Bases: LightningIRTokenizer

__init__(*args, query_length: int | None = 32, doc_length: int | None = 512, scoring_strategy: str | None = None, **kwargs)[source]

LightningIRTokenizer for cross-encoder models. Encodes queries and documents jointly and ensures that the input sequences are of the correct length.

Parameters:
  • query_length (int | None) – Maximum number of tokens per query. If None does not truncate. Defaults to 32.

  • doc_length (int | None) – Maximum number of tokens per document. If None does not truncate. Defaults to 512.

Methods

__init__(*args[, query_length, doc_length, ...])

LightningIRTokenizer for cross-encoder models.

tokenize([queries, docs, num_docs])

Tokenizes queries and documents into a single sequence of tokens.

Attributes

config_class

Configuration class for the tokenizer.

alias of CrossEncoderConfig

tokenize(queries: str | Sequence[str] | None = None, docs: str | Sequence[str] | None = None, num_docs: Sequence[int] | int | None = None, **kwargs) Dict[str, BatchEncoding][source]

Tokenizes queries and documents into a single sequence of tokens.

Parameters:
  • queries (str | Sequence[str] | None) – Queries to tokenize. Defaults to None.

  • docs (str | Sequence[str] | None) – Documents to tokenize. Defaults to None.
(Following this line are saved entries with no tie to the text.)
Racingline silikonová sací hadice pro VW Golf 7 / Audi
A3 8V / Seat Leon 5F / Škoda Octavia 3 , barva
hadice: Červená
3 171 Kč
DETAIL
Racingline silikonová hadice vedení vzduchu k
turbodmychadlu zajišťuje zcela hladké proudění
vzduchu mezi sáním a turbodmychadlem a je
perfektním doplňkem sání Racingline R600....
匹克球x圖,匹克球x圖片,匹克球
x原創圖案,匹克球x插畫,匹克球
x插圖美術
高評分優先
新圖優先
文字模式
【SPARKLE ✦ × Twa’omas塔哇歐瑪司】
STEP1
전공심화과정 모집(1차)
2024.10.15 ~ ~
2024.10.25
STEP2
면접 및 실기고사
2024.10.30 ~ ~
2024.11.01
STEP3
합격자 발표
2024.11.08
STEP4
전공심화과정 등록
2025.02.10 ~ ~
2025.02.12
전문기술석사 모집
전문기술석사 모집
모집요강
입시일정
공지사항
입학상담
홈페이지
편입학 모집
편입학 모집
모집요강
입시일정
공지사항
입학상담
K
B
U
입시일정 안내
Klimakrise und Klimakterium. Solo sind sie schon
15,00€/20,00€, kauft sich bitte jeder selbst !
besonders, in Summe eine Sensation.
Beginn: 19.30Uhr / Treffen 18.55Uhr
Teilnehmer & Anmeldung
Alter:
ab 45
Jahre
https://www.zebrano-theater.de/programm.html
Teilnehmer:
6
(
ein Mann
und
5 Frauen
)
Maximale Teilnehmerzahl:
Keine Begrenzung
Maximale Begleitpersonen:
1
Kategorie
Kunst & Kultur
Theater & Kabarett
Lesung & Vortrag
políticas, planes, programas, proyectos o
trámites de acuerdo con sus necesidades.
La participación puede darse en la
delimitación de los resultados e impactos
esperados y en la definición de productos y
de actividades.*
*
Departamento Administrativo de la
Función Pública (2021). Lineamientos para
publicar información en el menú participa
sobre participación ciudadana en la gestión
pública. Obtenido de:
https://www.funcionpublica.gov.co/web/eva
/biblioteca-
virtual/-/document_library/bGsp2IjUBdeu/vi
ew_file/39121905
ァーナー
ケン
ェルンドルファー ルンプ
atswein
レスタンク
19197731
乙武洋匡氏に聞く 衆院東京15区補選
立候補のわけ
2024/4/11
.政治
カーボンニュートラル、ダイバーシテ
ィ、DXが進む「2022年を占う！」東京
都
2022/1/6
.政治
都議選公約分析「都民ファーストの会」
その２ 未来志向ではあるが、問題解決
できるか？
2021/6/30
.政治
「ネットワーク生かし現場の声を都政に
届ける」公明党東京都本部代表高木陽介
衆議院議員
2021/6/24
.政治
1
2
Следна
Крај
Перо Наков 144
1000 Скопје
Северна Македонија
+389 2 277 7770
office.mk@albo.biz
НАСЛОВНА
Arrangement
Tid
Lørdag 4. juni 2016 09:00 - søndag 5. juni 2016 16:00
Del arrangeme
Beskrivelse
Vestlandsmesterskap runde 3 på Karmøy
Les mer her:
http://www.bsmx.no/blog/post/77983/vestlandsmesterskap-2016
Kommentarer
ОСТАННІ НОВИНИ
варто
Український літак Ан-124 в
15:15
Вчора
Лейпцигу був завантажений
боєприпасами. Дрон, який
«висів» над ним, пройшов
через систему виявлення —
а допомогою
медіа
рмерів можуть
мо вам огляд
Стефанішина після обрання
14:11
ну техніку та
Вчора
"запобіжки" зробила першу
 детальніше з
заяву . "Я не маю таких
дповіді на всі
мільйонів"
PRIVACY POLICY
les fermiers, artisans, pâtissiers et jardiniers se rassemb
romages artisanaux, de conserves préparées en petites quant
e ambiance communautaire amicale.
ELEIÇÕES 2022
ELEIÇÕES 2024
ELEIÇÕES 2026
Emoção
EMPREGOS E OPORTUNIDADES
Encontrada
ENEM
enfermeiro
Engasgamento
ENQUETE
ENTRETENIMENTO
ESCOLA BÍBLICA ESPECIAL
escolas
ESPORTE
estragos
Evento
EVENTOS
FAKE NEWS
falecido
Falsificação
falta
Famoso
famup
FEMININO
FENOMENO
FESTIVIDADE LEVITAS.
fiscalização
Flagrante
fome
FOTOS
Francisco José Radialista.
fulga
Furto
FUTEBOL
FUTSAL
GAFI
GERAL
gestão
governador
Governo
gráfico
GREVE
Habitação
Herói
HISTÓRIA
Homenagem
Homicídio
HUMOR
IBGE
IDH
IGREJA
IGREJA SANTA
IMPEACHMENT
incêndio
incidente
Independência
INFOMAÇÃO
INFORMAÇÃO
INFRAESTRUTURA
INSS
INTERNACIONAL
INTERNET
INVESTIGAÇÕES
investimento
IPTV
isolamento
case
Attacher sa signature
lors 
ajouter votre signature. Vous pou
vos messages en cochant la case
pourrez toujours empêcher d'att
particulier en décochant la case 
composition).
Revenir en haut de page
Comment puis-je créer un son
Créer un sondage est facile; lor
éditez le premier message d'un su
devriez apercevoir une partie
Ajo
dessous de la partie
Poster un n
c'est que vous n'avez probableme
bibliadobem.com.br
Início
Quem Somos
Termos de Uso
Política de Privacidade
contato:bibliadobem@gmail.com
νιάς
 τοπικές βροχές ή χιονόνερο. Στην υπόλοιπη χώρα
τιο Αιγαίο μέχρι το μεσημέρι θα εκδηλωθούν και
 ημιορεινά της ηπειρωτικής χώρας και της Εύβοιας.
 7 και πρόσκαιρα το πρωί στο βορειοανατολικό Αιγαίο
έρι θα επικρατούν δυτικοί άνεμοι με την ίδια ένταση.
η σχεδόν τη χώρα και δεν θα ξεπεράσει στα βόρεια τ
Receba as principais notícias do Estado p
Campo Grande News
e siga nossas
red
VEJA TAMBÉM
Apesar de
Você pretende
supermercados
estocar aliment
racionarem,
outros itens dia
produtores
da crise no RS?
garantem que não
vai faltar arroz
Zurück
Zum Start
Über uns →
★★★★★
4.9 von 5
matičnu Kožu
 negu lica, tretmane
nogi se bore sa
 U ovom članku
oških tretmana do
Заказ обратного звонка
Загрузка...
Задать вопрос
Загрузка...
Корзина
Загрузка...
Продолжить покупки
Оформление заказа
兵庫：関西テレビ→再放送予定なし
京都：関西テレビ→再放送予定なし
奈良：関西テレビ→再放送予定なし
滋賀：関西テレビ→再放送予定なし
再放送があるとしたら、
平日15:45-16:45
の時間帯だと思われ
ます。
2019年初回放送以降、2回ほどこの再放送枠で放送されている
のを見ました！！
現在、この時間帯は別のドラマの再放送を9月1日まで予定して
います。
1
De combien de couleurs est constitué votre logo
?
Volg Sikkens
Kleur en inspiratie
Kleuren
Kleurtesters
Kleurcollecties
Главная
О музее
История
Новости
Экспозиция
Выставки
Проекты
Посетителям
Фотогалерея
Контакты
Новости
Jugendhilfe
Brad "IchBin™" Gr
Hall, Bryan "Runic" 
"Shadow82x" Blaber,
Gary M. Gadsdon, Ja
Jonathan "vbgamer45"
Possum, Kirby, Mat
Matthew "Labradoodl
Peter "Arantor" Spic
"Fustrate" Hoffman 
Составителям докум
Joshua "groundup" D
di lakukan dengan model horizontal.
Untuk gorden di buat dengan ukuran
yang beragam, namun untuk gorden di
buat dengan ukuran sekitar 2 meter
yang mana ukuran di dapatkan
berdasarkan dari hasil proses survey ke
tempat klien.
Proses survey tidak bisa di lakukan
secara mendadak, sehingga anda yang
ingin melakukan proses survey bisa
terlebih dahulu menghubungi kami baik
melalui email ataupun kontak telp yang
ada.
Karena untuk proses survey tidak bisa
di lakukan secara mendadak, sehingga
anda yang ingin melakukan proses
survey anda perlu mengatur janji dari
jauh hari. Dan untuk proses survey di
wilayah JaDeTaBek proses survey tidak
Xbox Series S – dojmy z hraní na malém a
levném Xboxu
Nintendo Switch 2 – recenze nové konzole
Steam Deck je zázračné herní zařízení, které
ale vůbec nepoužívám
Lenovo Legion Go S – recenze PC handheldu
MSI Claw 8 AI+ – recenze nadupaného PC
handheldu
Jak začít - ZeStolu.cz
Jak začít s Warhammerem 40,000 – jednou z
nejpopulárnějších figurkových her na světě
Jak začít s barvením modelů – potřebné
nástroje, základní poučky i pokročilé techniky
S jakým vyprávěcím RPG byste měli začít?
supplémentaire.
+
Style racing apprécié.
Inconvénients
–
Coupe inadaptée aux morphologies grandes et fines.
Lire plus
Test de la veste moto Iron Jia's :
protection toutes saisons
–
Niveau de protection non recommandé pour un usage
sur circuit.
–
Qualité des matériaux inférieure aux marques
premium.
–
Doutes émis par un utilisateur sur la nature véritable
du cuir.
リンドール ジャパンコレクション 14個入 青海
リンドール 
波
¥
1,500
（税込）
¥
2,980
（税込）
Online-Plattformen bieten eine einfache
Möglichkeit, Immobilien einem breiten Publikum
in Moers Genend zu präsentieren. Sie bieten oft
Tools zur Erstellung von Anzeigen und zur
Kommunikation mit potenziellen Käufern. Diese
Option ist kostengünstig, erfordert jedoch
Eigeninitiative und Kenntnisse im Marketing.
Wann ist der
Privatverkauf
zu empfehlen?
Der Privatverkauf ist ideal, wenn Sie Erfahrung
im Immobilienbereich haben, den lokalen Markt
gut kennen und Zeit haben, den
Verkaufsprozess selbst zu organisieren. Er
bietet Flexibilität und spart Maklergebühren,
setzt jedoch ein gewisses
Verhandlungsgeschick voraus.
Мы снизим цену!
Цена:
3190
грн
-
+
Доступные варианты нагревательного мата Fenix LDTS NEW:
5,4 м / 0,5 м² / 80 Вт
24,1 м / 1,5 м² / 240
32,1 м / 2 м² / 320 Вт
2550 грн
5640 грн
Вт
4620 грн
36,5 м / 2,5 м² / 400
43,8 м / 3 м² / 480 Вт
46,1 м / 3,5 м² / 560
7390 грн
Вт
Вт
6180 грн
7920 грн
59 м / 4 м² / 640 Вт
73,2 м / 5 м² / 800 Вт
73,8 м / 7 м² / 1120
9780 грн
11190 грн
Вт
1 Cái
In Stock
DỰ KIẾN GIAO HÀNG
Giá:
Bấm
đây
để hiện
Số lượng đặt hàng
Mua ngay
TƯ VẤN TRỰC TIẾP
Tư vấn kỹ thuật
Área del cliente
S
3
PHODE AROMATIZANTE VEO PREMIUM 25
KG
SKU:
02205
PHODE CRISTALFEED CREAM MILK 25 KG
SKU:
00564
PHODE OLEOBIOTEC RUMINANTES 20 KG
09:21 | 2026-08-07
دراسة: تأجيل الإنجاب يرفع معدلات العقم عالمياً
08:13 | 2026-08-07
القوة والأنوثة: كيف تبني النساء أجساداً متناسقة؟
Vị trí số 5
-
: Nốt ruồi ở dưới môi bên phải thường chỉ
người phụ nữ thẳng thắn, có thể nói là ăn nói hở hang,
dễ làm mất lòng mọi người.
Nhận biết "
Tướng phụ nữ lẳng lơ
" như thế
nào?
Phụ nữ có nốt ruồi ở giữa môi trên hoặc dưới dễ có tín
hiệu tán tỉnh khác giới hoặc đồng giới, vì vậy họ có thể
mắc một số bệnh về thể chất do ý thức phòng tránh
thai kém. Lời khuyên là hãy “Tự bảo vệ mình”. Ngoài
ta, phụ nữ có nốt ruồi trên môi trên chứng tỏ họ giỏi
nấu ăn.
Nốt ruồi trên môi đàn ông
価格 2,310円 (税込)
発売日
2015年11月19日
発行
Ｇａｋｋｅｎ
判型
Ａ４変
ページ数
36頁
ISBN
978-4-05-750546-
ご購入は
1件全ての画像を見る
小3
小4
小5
  • num_docs (Sequence[int] | int | None) – Specifies how many documents are passed per query. If a sequence of integers, len(num_docs) should be equal to the number of queries and sum(num_docs) equal to the number of documents, i.e., the sequence contains one value per query specifying the number of documents for that query. If an integer, assumes an equal number of documents per query. If None, tries to infer the number of documents by dividing the number of documents by the number of queries. Defaults to None.

Returns:

Tokenized query-document sequence.

Return type:

Dict[str, BatchEncoding]

Raises:
  • ValueError – If either queries or docs are None.

  • ValueError – If queries and docs are not both lists or both strings.